═══ MATERIAL FOR THIS TASK ═══
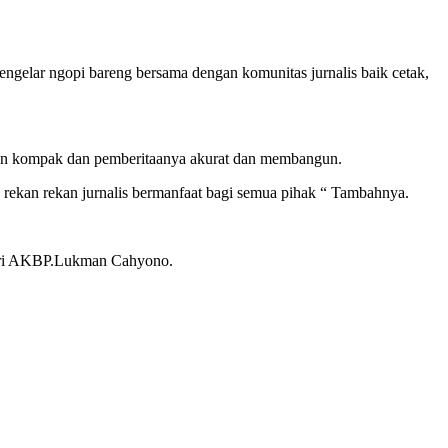
elar ngopi bareng bersama dengan komunitas jurnalis baik cetak,
 dan kompak dan pemberitaanya akurat dan membangun.
 rekan rekan jurnalis bermanfaat bagi semua pihak “ Tambahnya.
ediri AKBP.Lukman Cahyono.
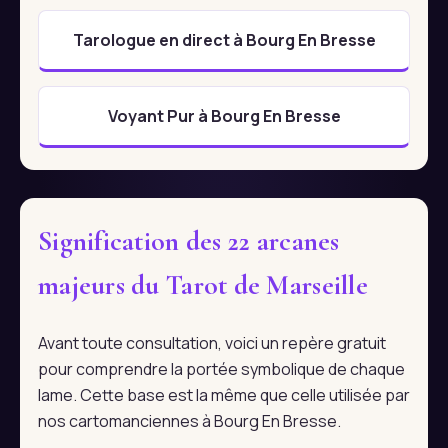
Tarologue en direct à Bourg En Bresse
Voyant Pur à Bourg En Bresse
Signification des 22 arcanes
majeurs du Tarot de Marseille
Avant toute consultation, voici un repère gratuit
pour comprendre la portée symbolique de chaque
lame. Cette base est la même que celle utilisée par
nos cartomanciennes à Bourg En Bresse.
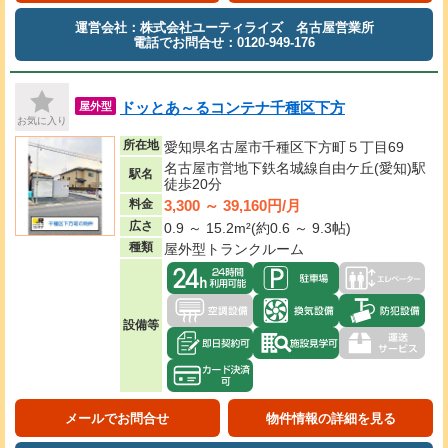
運営会社：株式会社ユーティライズ 名古屋営業所
電話でお問合せ：0120-949-176
ドッとあ～るコンテナ千種区下方
屋外型
お気に入り
所在地
愛知県名古屋市千種区下方町５丁目69
名古屋市営地下鉄名城線自由ケ丘(愛知)駅
駅名
徒歩20分
3,300 ～ 39,160円/月
料金
広さ
0.9 ～ 15.2m²(約0.6 ～ 9.3帖)
種類
屋外型トランクルーム
設備等
メールでお問合せ
物件情報の詳細を見る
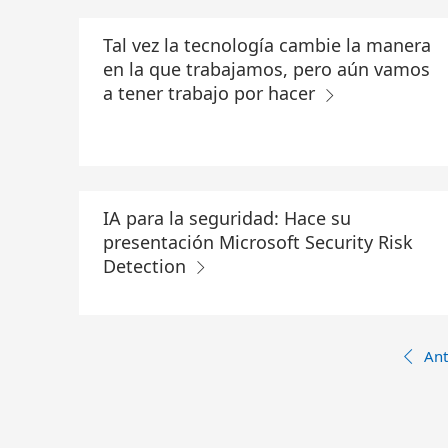
Tal vez la tecnología cambie la manera
en la que trabajamos, pero aún vamos
a tener trabajo por hacer
IA para la seguridad: Hace su
presentación Microsoft Security Risk
Detection
Ant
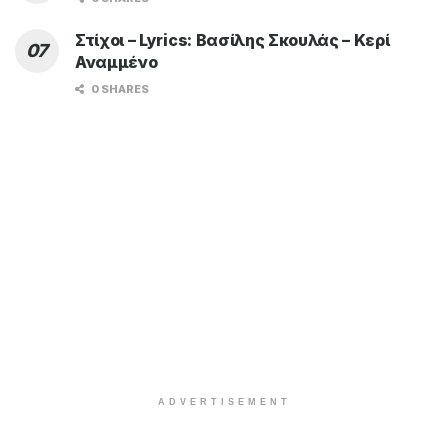
Στίχοι – Lyrics: Βασίλης Σκουλάς – Κερί
Αναμμένο
0 SHARES
ADVERTISEMENT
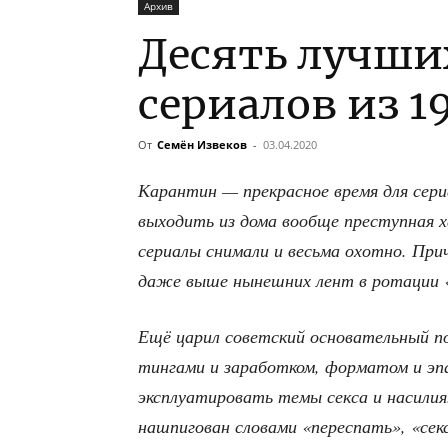
Архив
Десять лучши
сериалов из 1
От
Семён Извеков
-
03.04.2020
Каран­тин — пре­крас­ное вре­мя для сери­
выхо­дить из дома вооб­ще пре­ступ­ная х
сери­а­лы сни­ма­ли и весь­ма охот­но. При
даже выше нынеш­них лент в рота­ции «Пе
Ещё царил совет­ский осно­ва­тель­ный под
тин­га­ми и зара­бот­ком, фор­ма­том и эп
экс­плу­а­ти­ро­вать темы сек­са и наси­ли
нашпи­го­ван сло­ва­ми «пере­спать», «се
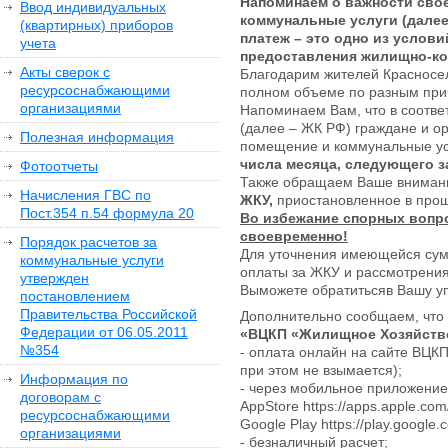
Напоминаем о важности сво
Ввод индивидуальных
коммунальные услуги (далее
(квартирных) приборов
платеж – это одно из услов
учета
предоставления жилищно-ко
Акты сверок с
Благодарим жителей Красносел
ресурсоснабжающими
полном объеме по разным при
организациями
Напоминаем Вам, что в соотве
(далее – ЖК РФ) граждане и о
Полезная информация
помещение и коммунальные усл
числа месяца, следующего з
Фотоотчеты
Также обращаем Ваше вниман
Начисления ГВС по
ЖКУ,
приостановленное в прош
Пост.354 п.54 формула 20
Во избежание спорных вопро
своевременно!
Порядок расчетов за
Для уточнения имеющейся сум
коммунальные услуги
оплаты за ЖКУ и рассмотрения
утвержден
Выможете обратитьсяв Вашу у
постановлением
Правительства Российской
Дополнительно сообщаем, что
Федерации от 06.05.2011
«ВЦКП «Жилищное Хозяйство
№354
- оплата онлайн на сайте ВЦКП 
при этом не взымается);
Информация по
- через мобильное приложени
договорам с
AppStore https://apps.apple.co
ресурсоснабжающими
Google Play https://play.google.c
организациями
- безналичный расчет;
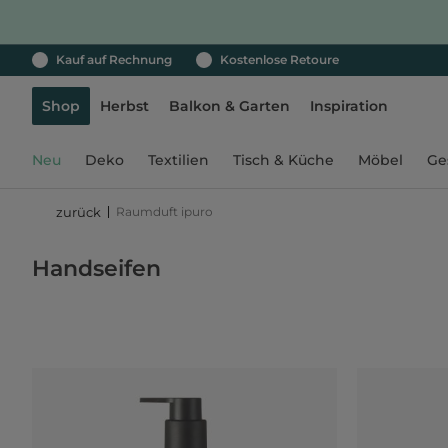
Kauf auf Rechnung
Kostenlose Retoure
Shop
Herbst
Balkon & Garten
Inspiration
Neu
Deko
Textilien
Tisch & Küche
Möbel
Ge
Raumduft ipuro
zurück
Handseifen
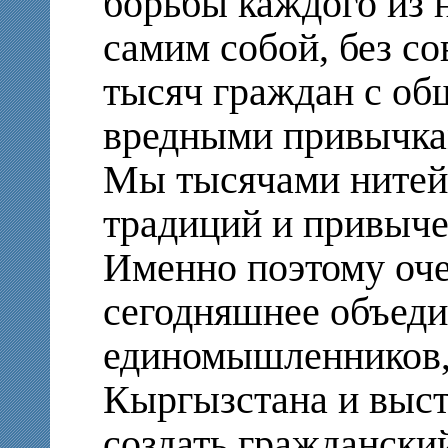
борьбы каждого из н
самим собой, без с
тысяч граждан с об
вредными привычка
Мы тысячами нитей
традиций и привычек
Именно поэтому оч
сегодняшнее объед
единомышленников,
Кыргызстана и выс
создать граждански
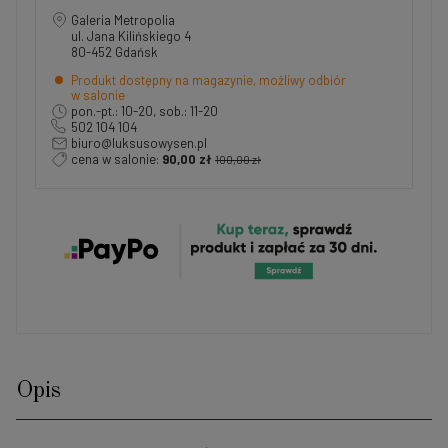
Galeria Metropolia
ul. Jana Kilińskiego 4
80-452 Gdańsk
Produkt dostępny na magazynie, możliwy odbiór
w salonie
pon.-pt.: 10-20, sob.: 11-20
502 104 104
biuro@luksusowysen.pl
cena w salonie:
90,00 zł
100,00 zł
Opis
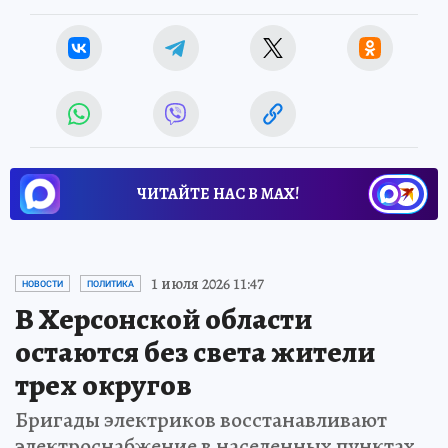
ЧИТАЙТЕ НАС В МАХ!
1 июля 2026 11:47
НОВОСТИ
ПОЛИТИКА
В Херсонской области
остаются без света жители
трех округов
Бригады электриков восстанавливают
электроснабжение в населенных пунктах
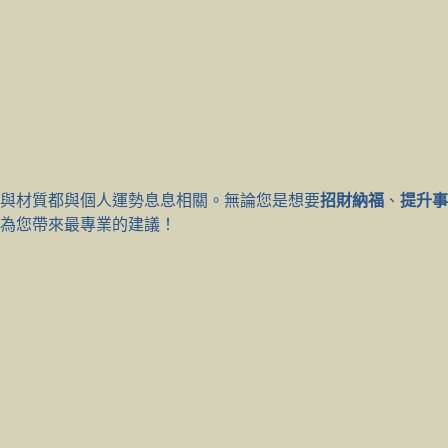
與材質都與個人運勢息息相關。無論您是想要
招財納福
、
提升事
為您帶來最專業的建議！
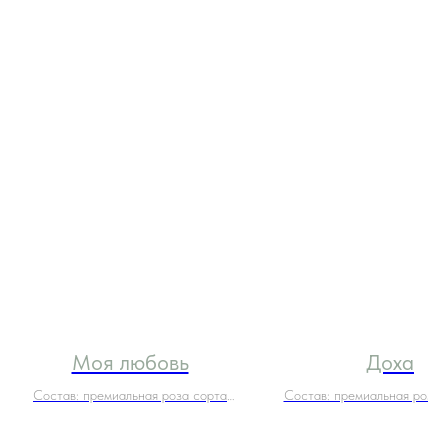
Моя любовь
Доха
Состав: премиальная роза сорта
Состав: премиальная роза 
Explorer
роза White O’Hara, эус
гортензия, ранункул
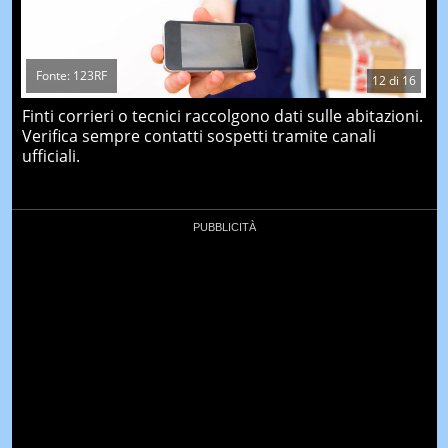
Fonte: 123RF
12
di
16
Finti corrieri o tecnici raccolgono dati sulle abitazioni.
Verifica sempre contatti sospetti tramite canali
ufficiali.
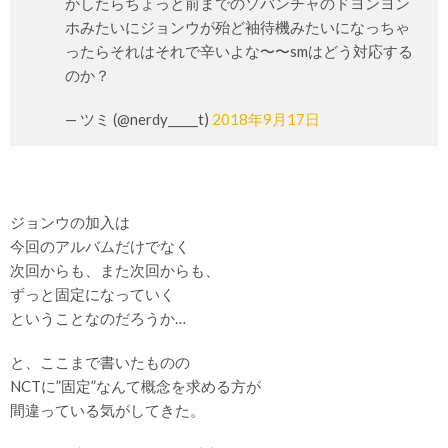
かしたらちょっと前までのソバンチャのドヨンヨン
ホみたいにジョンウが殆ど袖待機みたいになっちゃ
ったらそれはそれで辛いよな〜〜smはどう対応する
のか？
— ツミ (@nerdy_____t)
2018年9月17日
ジョンウの加入は
今回のアルバムだけでなく
次回からも、また次回からも、
ずっと固定になっていく
ということなのだろうか…
と、ここまで書いたものの
NCTに”固定”なんて概念を求める方が
間違っている気がしてきた。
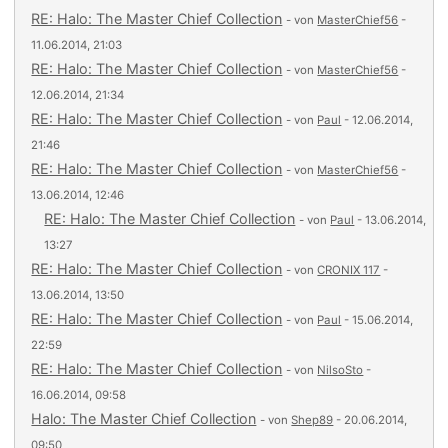
RE: Halo: The Master Chief Collection
- von
MasterChief56
-
11.06.2014, 21:03
RE: Halo: The Master Chief Collection
- von
MasterChief56
-
12.06.2014, 21:34
RE: Halo: The Master Chief Collection
- von
Paul
- 12.06.2014,
21:46
RE: Halo: The Master Chief Collection
- von
MasterChief56
-
13.06.2014, 12:46
RE: Halo: The Master Chief Collection
- von
Paul
- 13.06.2014,
13:27
RE: Halo: The Master Chief Collection
- von
CRONIX 117
-
13.06.2014, 13:50
RE: Halo: The Master Chief Collection
- von
Paul
- 15.06.2014,
22:59
RE: Halo: The Master Chief Collection
- von
NilsoSto
-
16.06.2014, 09:58
Halo: The Master Chief Collection
- von
Shep89
- 20.06.2014,
09:50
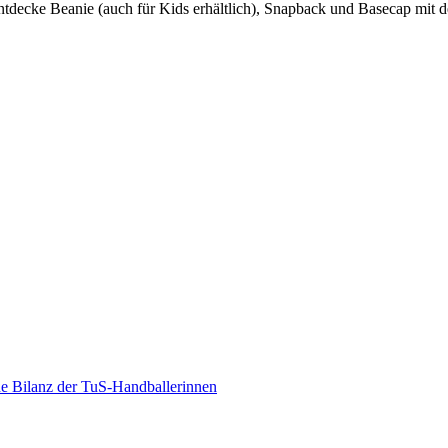
Entdecke Beanie (auch für Kids erhältlich), Snapback und Basecap mit de
he Bilanz der TuS-Handballerinnen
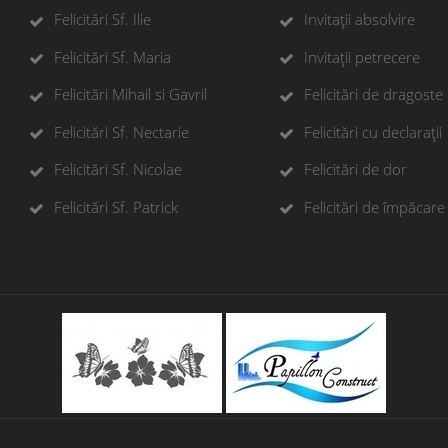
Felicitări Sf. Ilie
Invitații absolvire
Felicitări Sf. Maria
Invitații petrecere
Felicitări Mihail si Gavril
Felicitări de dragoste
Felicitări Sf. Nectarie
Felicitări cu declarații
Felicitări Sf. Nicolae
Felicitări de dor
Felicitări Sf. Patrick
Felicitări de împăcare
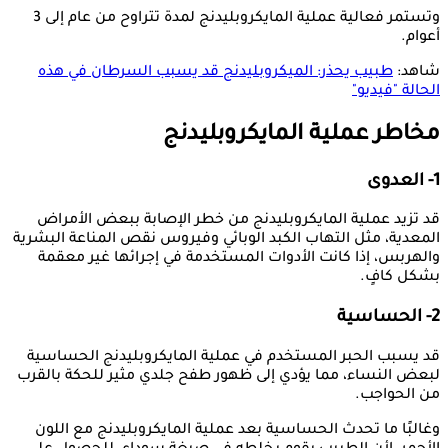
وتستمر فعالية عملية المايكروبليدنج لمدة تتراوح من عام إلى 3
أعوام.
شاهد:
طبيب يحذر: الميكروبليدنج قد يسبب السرطان في هذه
الحالة "فيديو"
مخاطر عملية المايكروبليدنج
1- العدوى
قد تزيد عملية المايكروبليدنج من خطر الإصابة ببعض الأمراض
المعدية، مثل التهاب الكبد الوبائي وفيروس نقص المناعة البشرية
والهربس، إذا كانت الأدوات المستخدمة في إجرائها غير معقمة
بشكل كافٍ.
2- الحساسية
قد يسبب الحبر المستخدم في عملية المايكروبليدنج الحساسية
لبعض النساء، مما يؤدي إلى ظهور طفح جلدي مثير للحكة بالقرب
من الحواجب.
وغالبًا ما تحدث الحساسية بعد عملية المايكروبليدنج مع اللون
═══
Show each line of the entries above that contains the word "услуги".

коммунальные услуги (далее
коммунальные услуги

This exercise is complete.